#### GIVEN DATA:
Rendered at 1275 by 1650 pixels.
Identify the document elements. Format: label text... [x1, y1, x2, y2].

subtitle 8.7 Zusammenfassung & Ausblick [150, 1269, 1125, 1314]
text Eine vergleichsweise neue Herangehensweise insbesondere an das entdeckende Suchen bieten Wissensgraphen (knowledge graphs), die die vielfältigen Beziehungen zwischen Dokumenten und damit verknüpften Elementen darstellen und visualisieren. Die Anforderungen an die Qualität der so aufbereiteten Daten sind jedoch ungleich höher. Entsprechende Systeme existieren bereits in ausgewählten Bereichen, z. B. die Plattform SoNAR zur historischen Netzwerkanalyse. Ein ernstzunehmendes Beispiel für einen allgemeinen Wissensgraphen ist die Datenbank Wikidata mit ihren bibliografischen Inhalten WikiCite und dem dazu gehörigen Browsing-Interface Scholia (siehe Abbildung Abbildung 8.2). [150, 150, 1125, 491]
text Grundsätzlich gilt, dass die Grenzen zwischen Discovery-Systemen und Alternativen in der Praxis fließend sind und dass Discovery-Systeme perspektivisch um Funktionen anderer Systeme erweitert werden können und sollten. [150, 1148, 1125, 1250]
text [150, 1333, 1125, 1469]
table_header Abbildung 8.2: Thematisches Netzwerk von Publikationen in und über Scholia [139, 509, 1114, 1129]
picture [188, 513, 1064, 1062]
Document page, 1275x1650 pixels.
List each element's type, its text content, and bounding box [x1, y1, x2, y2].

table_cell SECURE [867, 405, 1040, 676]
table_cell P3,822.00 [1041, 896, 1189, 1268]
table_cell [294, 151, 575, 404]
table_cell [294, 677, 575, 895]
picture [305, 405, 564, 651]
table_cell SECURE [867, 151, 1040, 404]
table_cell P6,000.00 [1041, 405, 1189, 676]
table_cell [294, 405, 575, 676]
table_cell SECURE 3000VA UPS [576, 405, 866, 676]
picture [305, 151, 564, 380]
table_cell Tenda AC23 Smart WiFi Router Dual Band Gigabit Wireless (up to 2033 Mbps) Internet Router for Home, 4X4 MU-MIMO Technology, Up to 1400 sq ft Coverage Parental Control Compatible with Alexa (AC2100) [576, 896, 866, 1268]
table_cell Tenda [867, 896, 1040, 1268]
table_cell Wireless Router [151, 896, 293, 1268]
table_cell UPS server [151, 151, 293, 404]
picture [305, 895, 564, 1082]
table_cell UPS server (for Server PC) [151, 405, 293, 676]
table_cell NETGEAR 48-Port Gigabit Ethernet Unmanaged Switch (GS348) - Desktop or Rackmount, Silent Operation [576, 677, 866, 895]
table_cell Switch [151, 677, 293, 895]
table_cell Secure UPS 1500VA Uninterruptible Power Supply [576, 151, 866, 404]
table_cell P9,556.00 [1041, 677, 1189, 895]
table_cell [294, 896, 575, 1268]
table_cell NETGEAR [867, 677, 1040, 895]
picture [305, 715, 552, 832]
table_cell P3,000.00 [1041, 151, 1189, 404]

#### WHAT THE TASK REQUIRES:
Your task is to transcribe, with no changes, only the lines of the listing above that lie between the line holding "Identify the document" and the line holding "Document page, 1275x1650 pixels.", inclusive.

#### ANSWER FOR THIS EXERCISE:
Identify the document elements. Format: label text... [x1, y1, x2, y2].

subtitle 8.7 Zusammenfassung & Ausblick [150, 1269, 1125, 1314]
text Eine vergleichsweise neue Herangehensweise insbesondere an das entdeckende Suchen bieten Wissensgraphen (knowledge graphs), die die vielfältigen Beziehungen zwischen Dokumenten und damit verknüpften Elementen darstellen und visualisieren. Die Anforderungen an die Qualität der so aufbereiteten Daten sind jedoch ungleich höher. Entsprechende Systeme existieren bereits in ausgewählten Bereichen, z. B. die Plattform SoNAR zur historischen Netzwerkanalyse. Ein ernstzunehmendes Beispiel für einen allgemeinen Wissensgraphen ist die Datenbank Wikidata mit ihren bibliografischen Inhalten WikiCite und dem dazu gehörigen Browsing-Interface Scholia (siehe Abbildung Abbildung 8.2). [150, 150, 1125, 491]
text Grundsätzlich gilt, dass die Grenzen zwischen Discovery-Systemen und Alternativen in der Praxis fließend sind und dass Discovery-Systeme perspektivisch um Funktionen anderer Systeme erweitert werden können und sollten. [150, 1148, 1125, 1250]
text [150, 1333, 1125, 1469]
table_header Abbildung 8.2: Thematisches Netzwerk von Publikationen in und über Scholia [139, 509, 1114, 1129]
picture [188, 513, 1064, 1062]
Document page, 1275x1650 pixels.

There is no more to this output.